Segment Start: RECORDS FOR THE TASK

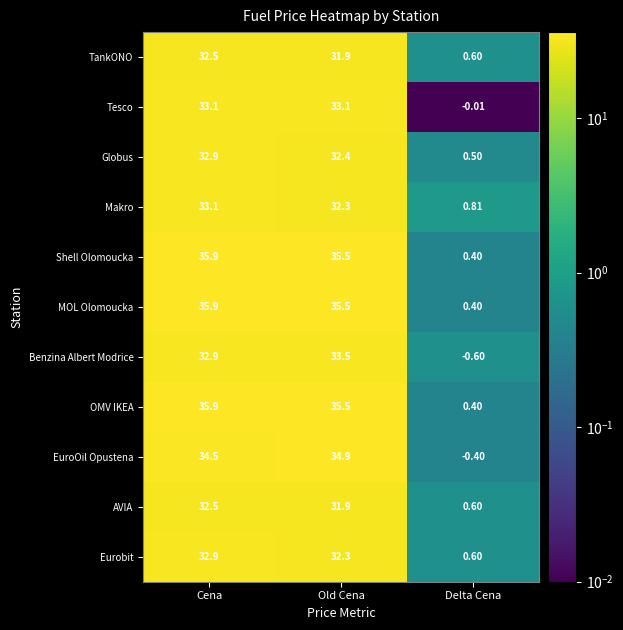

Which category has the highest value across all series?

Cena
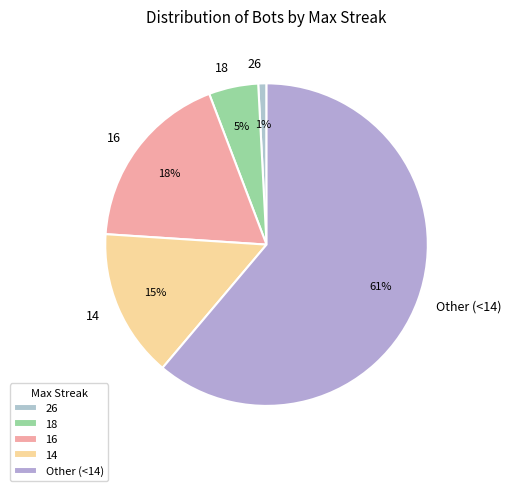

Which category has the smallest portion of the pie?

26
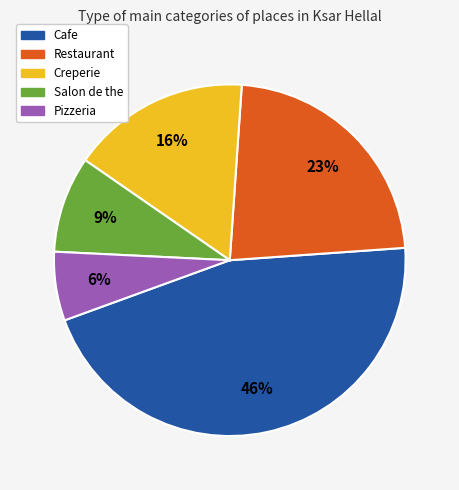

To the nearest percent, what is the average slice percentage?

20%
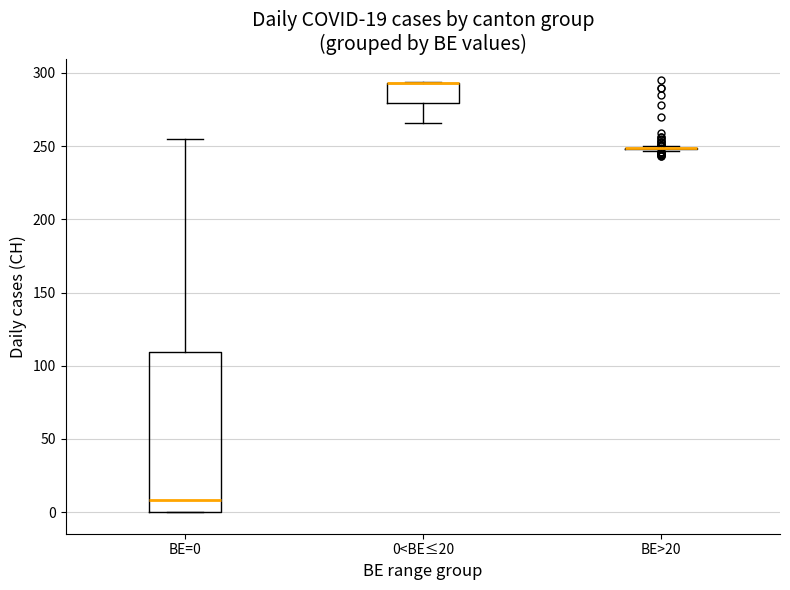

Reading left to right, transcribe this box plot: for each box, give where its median line is, the range the box spans, and where its two whiskers end, as read against the y-axis. The values are not printed on the chart, so give them approximately, as read against the axis.

BE=0: median 10, box 0 to 110, whiskers 0 to 255
0<BE≤20: median 295 (drawn on the box's upper edge), box 280 to 295, whiskers 265 to 295
BE>20: box collapsed to a line at 250, whiskers 245 to 250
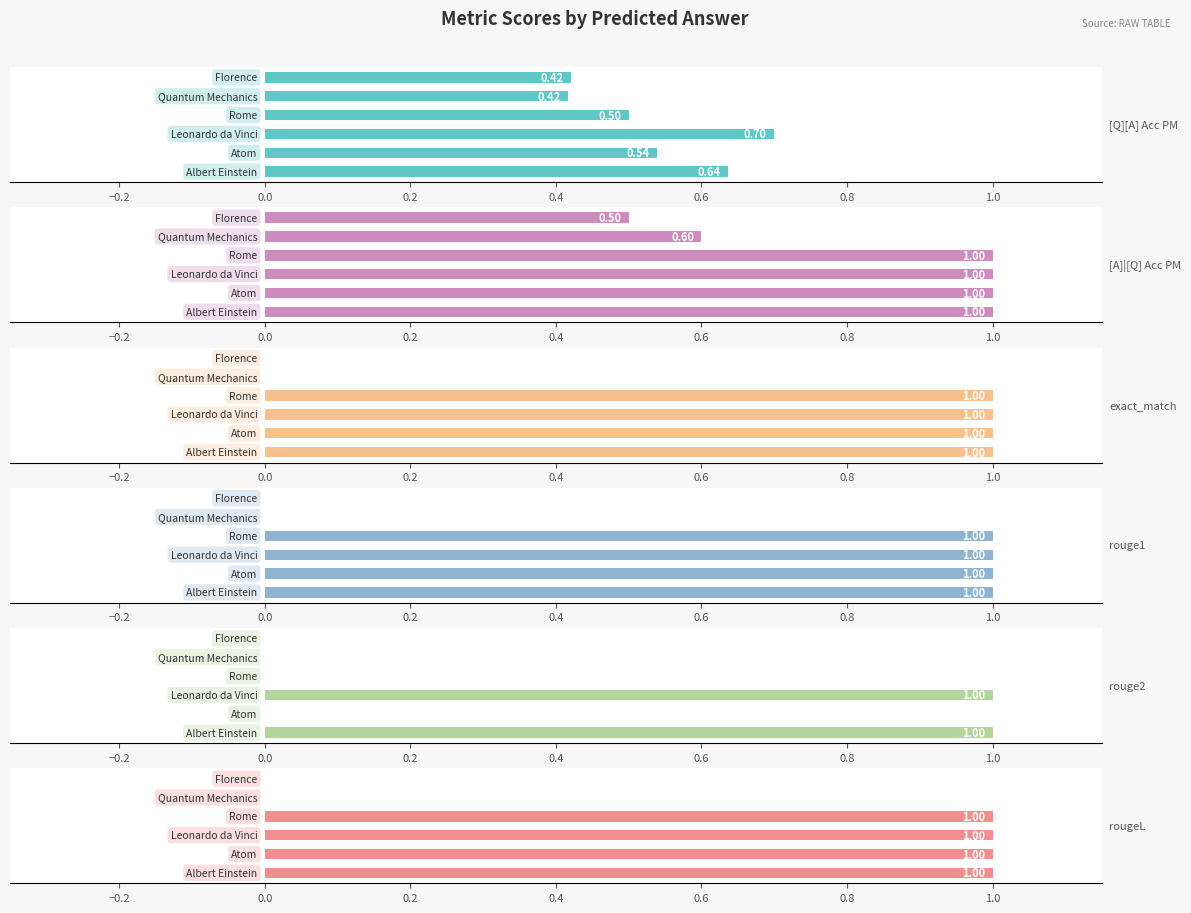

Does the chart contain stacked bars?

No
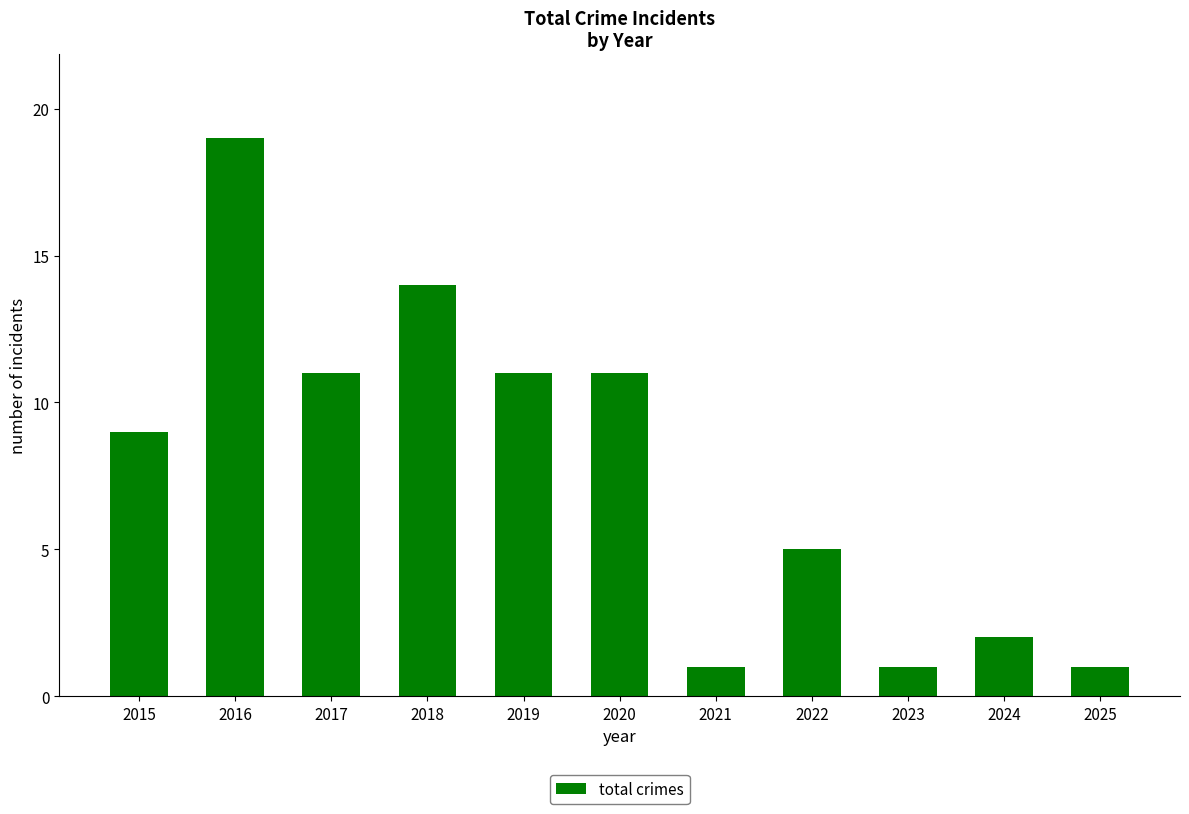

Is it true that the value at 2017 is 11?

True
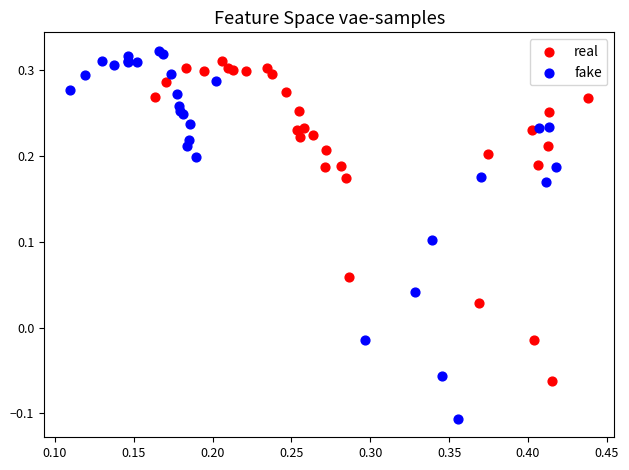

Which series has the largest Y range (max minus min)?

fake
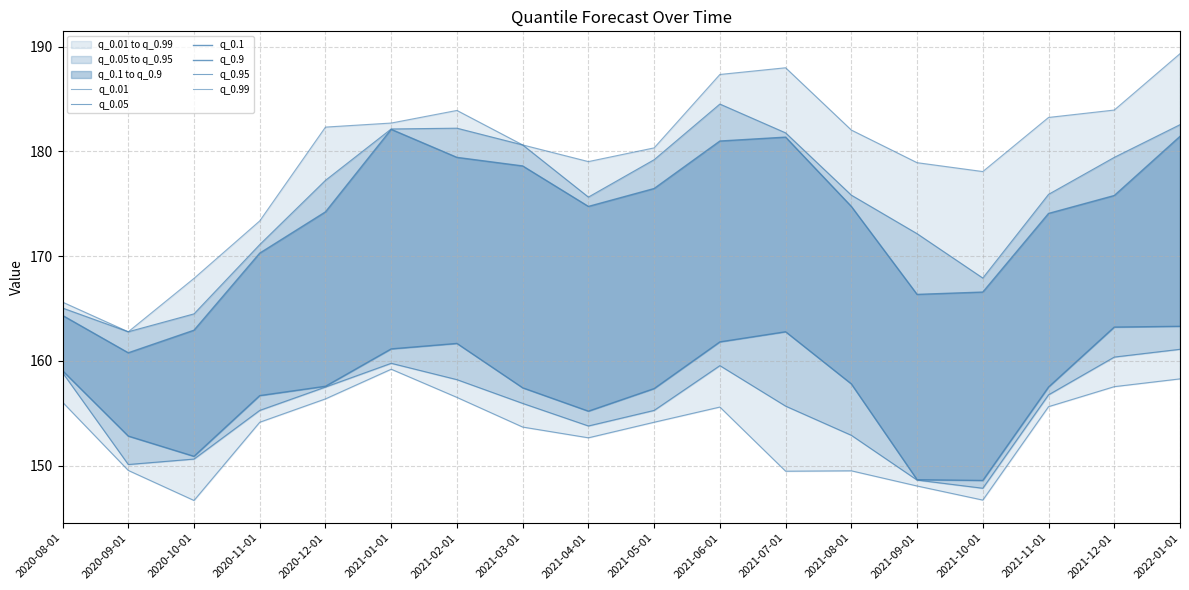

Does the chart display data point markers on the line(s)?

No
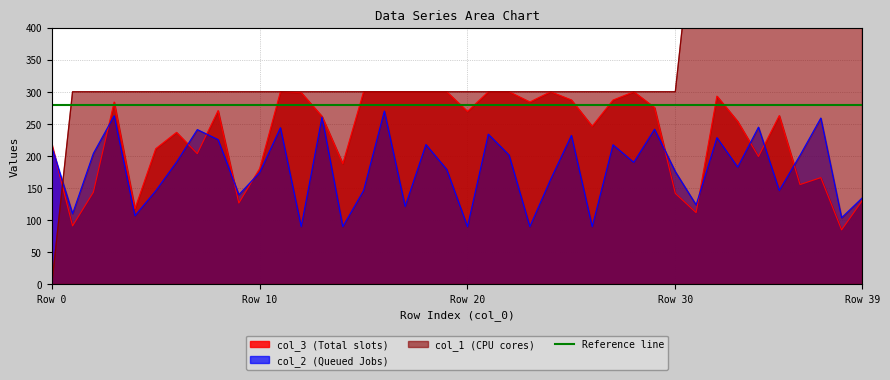

List the series in order of their peak value, highest first.

col_1, col_3, col_2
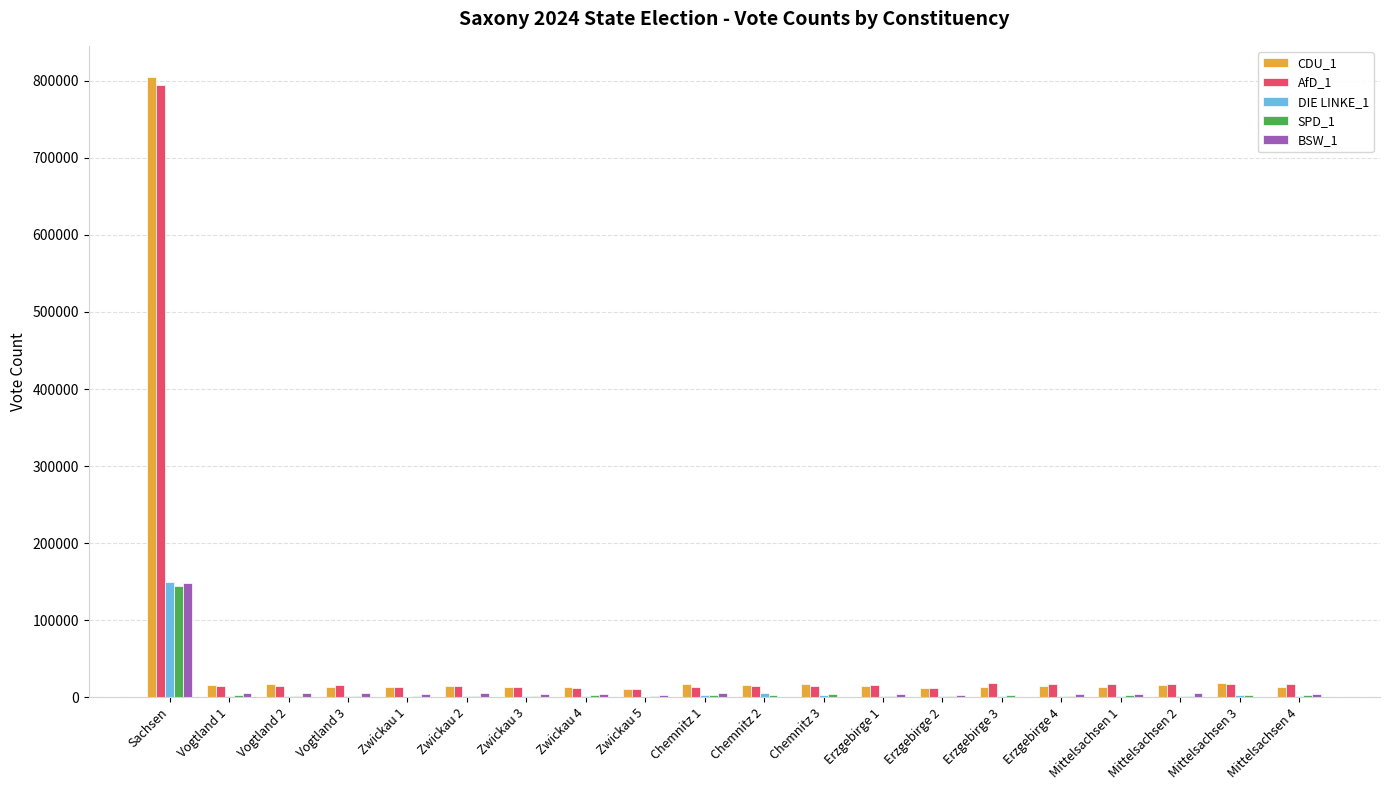

Count the number of data series in this chart.

5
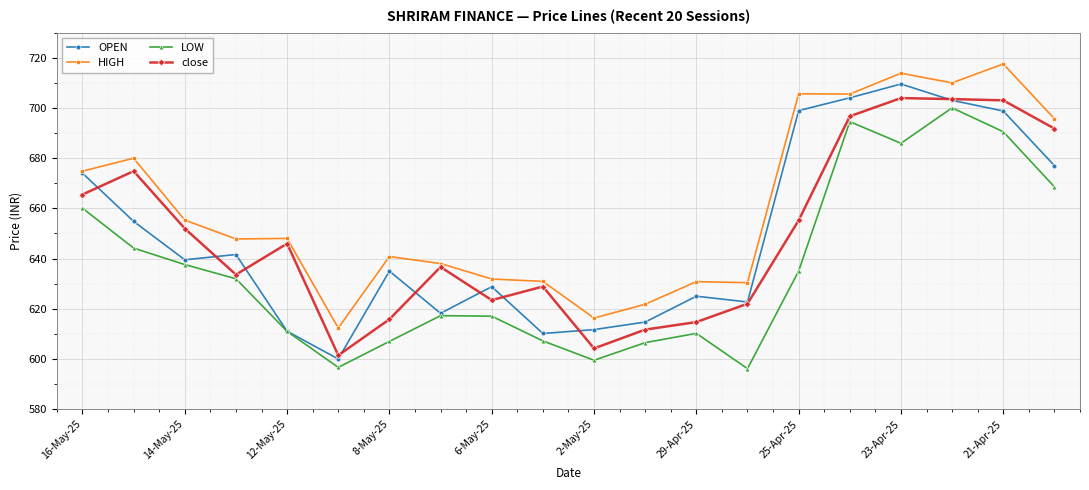

What is the lowest value of the OPEN series?

600.0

Segment End: RECORDS FOR THE TASK

◆ **TASK TO CARRY OUT**: Copy the material word for word, starting at the line that contains "Does the chart contain stacked bars?" and ending after the line that contains "Count the number". Do not include the pictures.

◆ **OUTPUT FOR THIS TASK**:
Does the chart contain stacked bars?

No

Is it true that the value at 2017 is 11?

True

Which series has the largest Y range (max minus min)?

fake

Does the chart display data point markers on the line(s)?

No

List the series in order of their peak value, highest first.

col_1, col_3, col_2

Count the number of data series in this chart.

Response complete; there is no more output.